Among the mashup of Tulum "cultured life" you will find some great eateries and also some magical beach clubs / restaurants. The theme? Serve very good Mexican cuisine and fresh seafood, pair it with potently delicious drinks, mix in good company (that's your job) and let the Caribbean do it's thing. Ziggy's and La Zebra are two of my favorites along the beach for hanging out. Both are beachfront bar restaurants although La Zebra does have hotel accommodations. The world seems to conspire in Tulum's beach side hamlets to let you know that "life is great, relax my friend".
If you're looking to stay in lower Tulum (my words) pricing for overnight stays start typically in the low $100's per night for a semi decent lodging (the hostels are lower) and run to the moon ($600 per night as of this writing). You can also stay in Tulum "the town" and walk, bike, drive or bus it in to the beach. It's a cheaper option that's becoming more and more popular than staying at the beach hotels. Tulum the town has a lot happening as well, as the beach becomes more expensive, the town is developing as a place nearby to travel to the beach. There is plenty to see, do, eat and drink.

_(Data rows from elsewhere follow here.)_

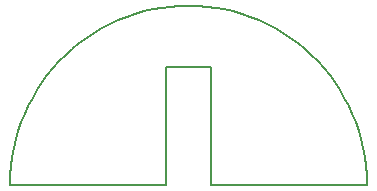
<source format=gbr>
%TF.GenerationSoftware,KiCad,Pcbnew,(7.0.0)*%
%TF.CreationDate,2023-03-07T16:38:13-05:00*%
%TF.ProjectId,laser-holder,6c617365-722d-4686-9f6c-6465722e6b69,A*%
%TF.SameCoordinates,Original*%
%TF.FileFunction,Profile,NP*%
%FSLAX46Y46*%
G04 Gerber Fmt 4.6, Leading zero omitted, Abs format (unit mm)*
G04 Created by KiCad (PCBNEW (7.0.0)) date 2023-03-07 16:38:13*
%MOMM*%
%LPD*%
G01*
G04 APERTURE LIST*
%TA.AperFunction,Profile*%
%ADD10C,0.200000*%
%TD*%
G04 APERTURE END LIST*
D10*
X145331528Y-87927528D02*
X146094368Y-87985620D01*
X146853285Y-88082275D01*
X147606334Y-88217245D01*
X148351579Y-88390183D01*
X149087109Y-88600644D01*
X149811035Y-88848090D01*
X150521499Y-89131884D01*
X151216678Y-89451298D01*
X151894786Y-89805513D01*
X152554083Y-90193619D01*
X153192876Y-90614619D01*
X153809526Y-91067433D01*
X154402450Y-91550899D01*
X154970126Y-92063776D01*
X155511097Y-92604747D01*
X156023974Y-93172423D01*
X156507440Y-93765347D01*
X156960254Y-94381997D01*
X157381254Y-95020790D01*
X157769360Y-95680087D01*
X158123575Y-96358195D01*
X158442989Y-97053374D01*
X158726783Y-97763838D01*
X158974229Y-98487764D01*
X159184690Y-99223294D01*
X159357628Y-99968539D01*
X159492598Y-100721588D01*
X159589253Y-101480505D01*
X159647345Y-102243345D01*
X159666726Y-103008147D01*
X159661832Y-103026412D01*
X159661832Y-103039049D01*
X159656467Y-103046432D01*
X159653329Y-103058147D01*
X159633682Y-103077793D01*
X159625505Y-103089049D01*
X159620945Y-103090530D01*
X159616726Y-103094750D01*
X159566726Y-103108147D01*
X146566726Y-103108147D01*
X146551663Y-103103253D01*
X146535824Y-103103253D01*
X146523010Y-103093943D01*
X146507947Y-103089049D01*
X146498637Y-103076235D01*
X146485824Y-103066926D01*
X146480929Y-103051862D01*
X146471620Y-103039049D01*
X146471620Y-103023210D01*
X146466726Y-103008147D01*
X146466726Y-93108147D01*
X142666726Y-93108147D01*
X142666726Y-103008147D01*
X142661832Y-103023210D01*
X142661832Y-103039049D01*
X142652522Y-103051862D01*
X142647628Y-103066926D01*
X142634814Y-103076235D01*
X142625505Y-103089049D01*
X142610441Y-103093943D01*
X142597628Y-103103253D01*
X142581789Y-103103253D01*
X142566726Y-103108147D01*
X129566726Y-103108147D01*
X129516726Y-103094750D01*
X129512506Y-103090530D01*
X129507947Y-103089049D01*
X129499769Y-103077793D01*
X129480123Y-103058147D01*
X129476984Y-103046432D01*
X129471620Y-103039049D01*
X129471620Y-103026412D01*
X129466726Y-103008147D01*
X129486107Y-102243345D01*
X129544199Y-101480505D01*
X129640854Y-100721588D01*
X129775824Y-99968539D01*
X129948762Y-99223294D01*
X130159223Y-98487764D01*
X130406669Y-97763838D01*
X130690463Y-97053374D01*
X131009877Y-96358195D01*
X131364092Y-95680087D01*
X131752198Y-95020790D01*
X132173198Y-94381997D01*
X132626012Y-93765347D01*
X133109478Y-93172423D01*
X133622355Y-92604747D01*
X134163326Y-92063776D01*
X134731002Y-91550899D01*
X135323926Y-91067433D01*
X135940576Y-90614619D01*
X136579369Y-90193619D01*
X137238666Y-89805513D01*
X137916774Y-89451298D01*
X138611953Y-89131884D01*
X139322417Y-88848090D01*
X140046343Y-88600644D01*
X140781873Y-88390183D01*
X141527118Y-88217245D01*
X142280167Y-88082275D01*
X143039084Y-87985620D01*
X143801924Y-87927528D01*
X144566726Y-87908147D01*
X145331528Y-87927528D01*
M02*

</source>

Hotel Suenos, our stay, starts just about $290 per night depending on the season. We originally booked a one night stay, but wound up staying two nights as we fell in love with it. If we didn't have reservations elsewhere on the Riviera Maya we would have never left. Nope, not at all.
If you're visiting the Riviera Maya, Tulum has to go on your list at some point. If you have to "day trip it" in, do it and take advantage of the many beach clubs that exist there for your pleasure. Or you could just book some time there and get lost in this idyllic jungle by the sea.